WHAT THIS TASK INVOLVES: What is needed is every line, exactly as given, from the line containing "Schwarzwälder Imkerhonig" through the end of the data below.

(Saved entries)
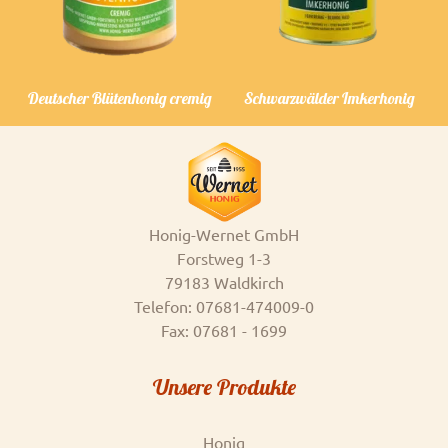
Previous
Next
Deutscher Blütenhonig cremig
Schwarzwälder Imkerhonig
Honig-Wernet GmbH
Forstweg 1-3
79183 Waldkirch
Telefon: 07681-474009-0
Fax: 07681 - 1699
Unsere Produkte
Honig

RESPONSE:
Schwarzwälder Imkerhonig
Honig-Wernet GmbH
Forstweg 1-3
79183 Waldkirch
Telefon: 07681-474009-0
Fax: 07681 - 1699
Unsere Produkte
Honig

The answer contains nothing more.